Mars Nevada, a Filipino American living in the city, said that "When you're raised as an adult woman, there is no good relationship with safety." "Safety is not something you can promise to yourself."
Nevada, who uses the pronouns they/them, arrived in the city from Nebraska on December 20, 2021. At that time, hate incidents were a regular feature of city life.
They said, "You see yourself in these women and you're like, God, it could be me."
Nevada, a public transit user, said that Go's death caused deep fear. They claim they are now hyperaware when they get on public transit and will often make extra efforts to stay far away from the platform edge.
"The other day, my friend and I got off at a station. He said, "This is the exact stop Michelle Go was killed on." I was shocked and asked him to stand next to the stairs.
The daily lives of women of color in cities across the country reflect the same caution. Choimorrow stated that this constant vigilance is tantamount to anxiety.
Glo Lindenmuth (29), a Filipina and white, said, "I used pepper spray in my bag. Now it's in mine while I walk the streets to Penn Station." "I switched to heavy boots not only for the weather but also as a safety measure. I often [FaceTime] with friends and call my boyfriend if walking at night.
Many people feel that even these measures are not enough.

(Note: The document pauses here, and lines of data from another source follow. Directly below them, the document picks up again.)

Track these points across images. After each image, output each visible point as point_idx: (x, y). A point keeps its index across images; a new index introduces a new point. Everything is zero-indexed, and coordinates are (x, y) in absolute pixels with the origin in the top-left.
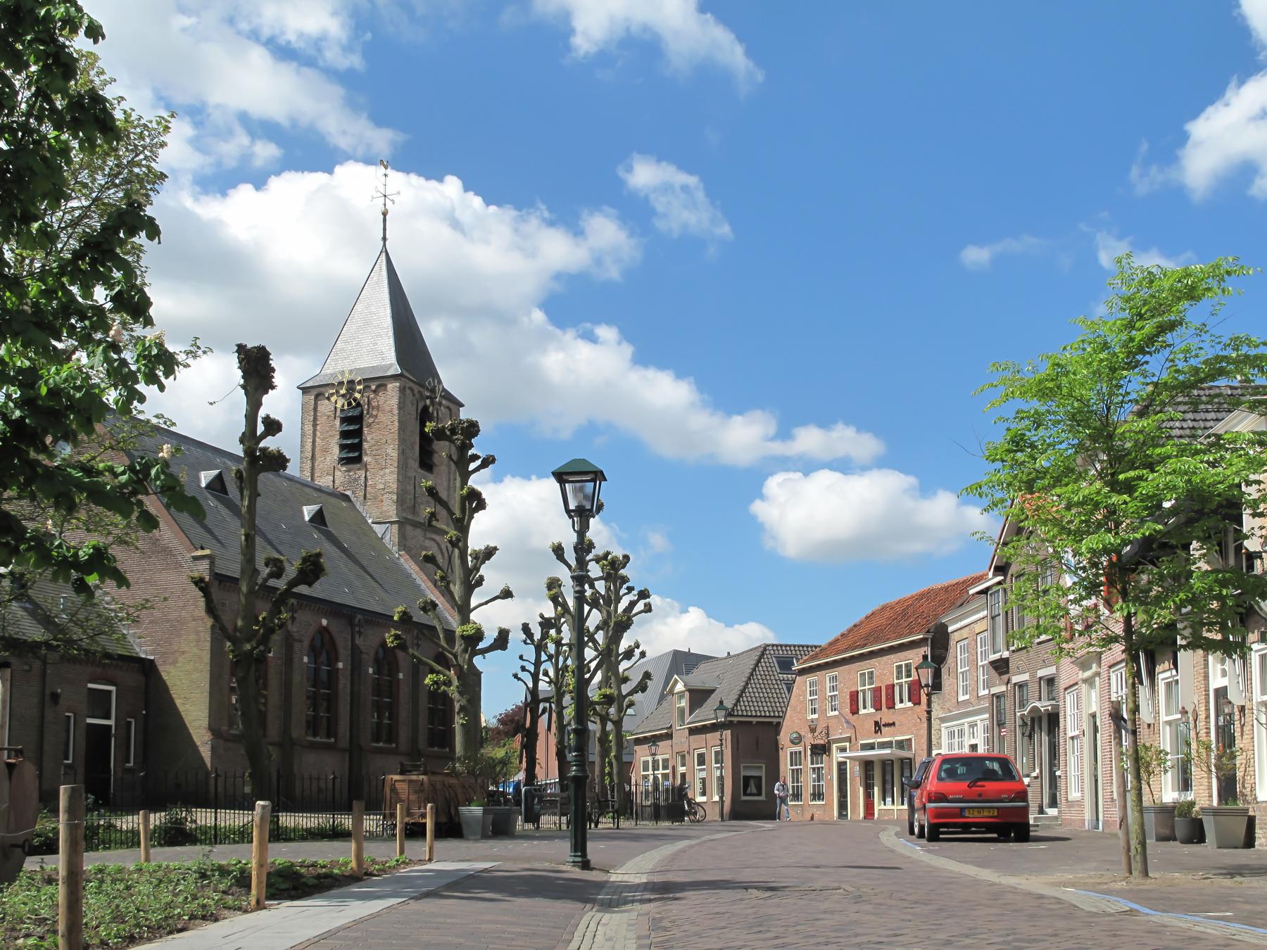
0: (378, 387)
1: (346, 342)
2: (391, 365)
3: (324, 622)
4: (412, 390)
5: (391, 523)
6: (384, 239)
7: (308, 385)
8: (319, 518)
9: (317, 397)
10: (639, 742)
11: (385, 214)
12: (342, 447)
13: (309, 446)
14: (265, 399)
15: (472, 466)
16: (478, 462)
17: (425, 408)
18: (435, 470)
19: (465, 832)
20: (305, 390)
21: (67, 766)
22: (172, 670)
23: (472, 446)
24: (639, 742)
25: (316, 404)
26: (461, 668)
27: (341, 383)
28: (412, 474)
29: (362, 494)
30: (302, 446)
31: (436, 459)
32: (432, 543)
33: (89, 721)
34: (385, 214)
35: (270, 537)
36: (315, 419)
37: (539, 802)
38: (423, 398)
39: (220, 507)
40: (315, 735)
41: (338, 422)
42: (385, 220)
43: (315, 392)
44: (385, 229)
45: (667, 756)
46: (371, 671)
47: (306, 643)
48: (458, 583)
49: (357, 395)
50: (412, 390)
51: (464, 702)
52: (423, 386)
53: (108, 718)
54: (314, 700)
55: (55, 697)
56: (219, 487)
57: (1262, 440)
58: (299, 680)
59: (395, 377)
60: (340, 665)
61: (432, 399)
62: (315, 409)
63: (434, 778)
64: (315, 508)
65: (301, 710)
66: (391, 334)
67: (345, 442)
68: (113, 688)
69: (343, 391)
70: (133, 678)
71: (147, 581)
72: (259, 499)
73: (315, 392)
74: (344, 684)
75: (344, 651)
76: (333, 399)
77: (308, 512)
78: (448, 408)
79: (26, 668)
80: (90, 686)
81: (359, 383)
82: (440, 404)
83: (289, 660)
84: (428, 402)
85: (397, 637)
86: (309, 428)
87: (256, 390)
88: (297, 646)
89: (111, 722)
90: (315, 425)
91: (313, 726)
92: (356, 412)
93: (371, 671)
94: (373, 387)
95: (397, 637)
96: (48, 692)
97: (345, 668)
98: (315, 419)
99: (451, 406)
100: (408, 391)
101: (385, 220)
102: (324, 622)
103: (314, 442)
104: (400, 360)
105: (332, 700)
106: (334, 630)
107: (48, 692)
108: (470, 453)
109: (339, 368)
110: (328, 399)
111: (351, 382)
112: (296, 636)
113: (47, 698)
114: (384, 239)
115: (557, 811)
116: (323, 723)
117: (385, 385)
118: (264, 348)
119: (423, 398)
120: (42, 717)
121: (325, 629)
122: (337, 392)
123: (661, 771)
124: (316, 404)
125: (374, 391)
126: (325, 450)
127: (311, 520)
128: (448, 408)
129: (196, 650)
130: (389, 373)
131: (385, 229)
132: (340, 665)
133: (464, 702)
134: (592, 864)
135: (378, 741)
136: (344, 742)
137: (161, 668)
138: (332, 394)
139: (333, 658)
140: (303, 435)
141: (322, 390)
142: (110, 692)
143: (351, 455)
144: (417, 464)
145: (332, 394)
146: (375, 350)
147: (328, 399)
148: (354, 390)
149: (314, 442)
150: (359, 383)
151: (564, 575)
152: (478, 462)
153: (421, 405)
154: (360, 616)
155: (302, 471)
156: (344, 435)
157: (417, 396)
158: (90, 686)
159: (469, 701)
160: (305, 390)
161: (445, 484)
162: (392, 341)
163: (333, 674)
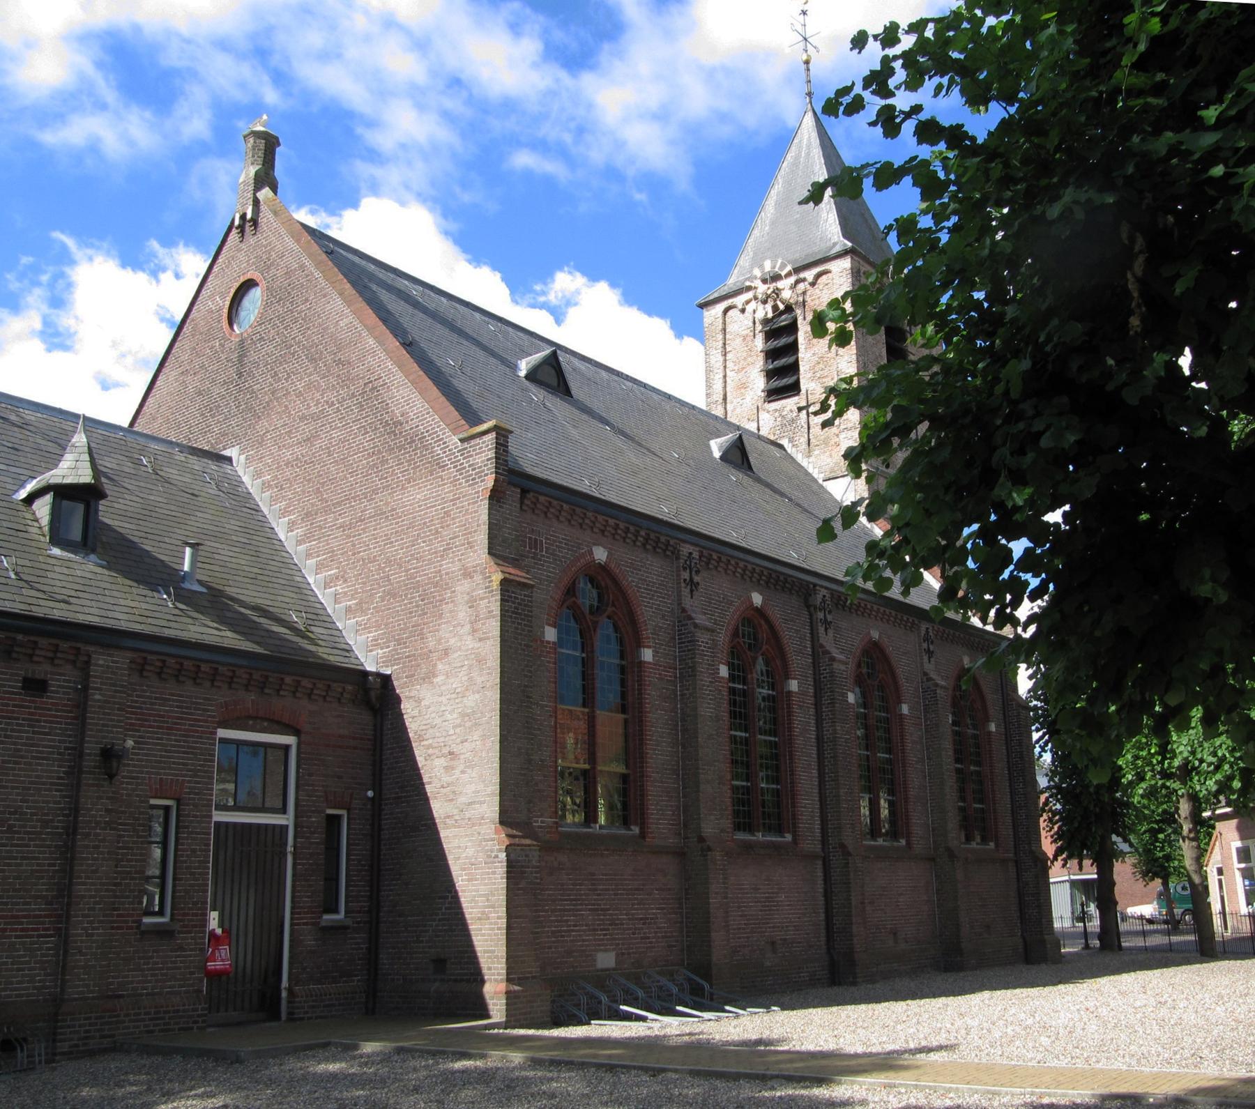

Others wonder if safety alarms, car security alarms, or car rides home could prevent an outburst at Lee and Go because of their sudden and arbitrary killings.
Lew stated that both women did everything right in society. "Christina took the cab to home, and Michelle was with her friends. It's hopeless. This could happen regardless of what weapons or actions we take.
"Police aren’t the solution”
Choimorrow believes that while the pain in the community is immediate and can be painful, short-term solutions such as more police officers on the streets won't solve the problem. This is because she has seen the results of the promises made by elected officials in the past year, she stated.
She stated, "Whatever they're doing it's not working." "All these mayors came out when we saw all the increasing violence against Asian Americans and promised more police presence in our neighborhoods. Many of us believed that this was not the solution. But they continued to do it and we are now correct that it is not the solution. It has not stopped violence."
She described putting more police officers in subway stations and neighborhoods as a "whack a mole" approach that does not address the root causes for violence against women or communities of color. Officials made promises in 2020 that anti-Asian hate crime would decrease by 361 percent by 2021.
She said that elected officials do not have the incentive to effect systemic change as it isn't something they can name.
A spokesperson for the New York City Police Department sent NBC Asian America the name and contact information of the man who was arrested in connection to Lee's death.
"The police don't do a good job of keeping us safe." Choimorrow stated that police have never done a good job in preventing any type of crime. "You must address the systemic problems in our country that surround mental health, economic gaps, and racial justice.
Experts say that viral videos and images create the narrative that Black men harass and harm Asian women. Seeing that media in isolation is misleading. Stop AAPI Hate data shows that most hate incidents reported by Asian Americans in the pandemic were committed by white people. Experts like Choimorrow believe it is largely due to racist messages and slurs being spread by elected officials, those in power like the former President Donald Trump, and others who profit from anti-Asian fear-mongering.
Choimorrow stated that attacks on Asian women are a sign of deeply-rooted gender and race biases. These biases can be addressed along with other crises faced by the mentally ill or homeless.
Choimorrow stated, "Even the media covers it." Let's look into the past of this perpetrator. "Let's look into the past of the perpetrator.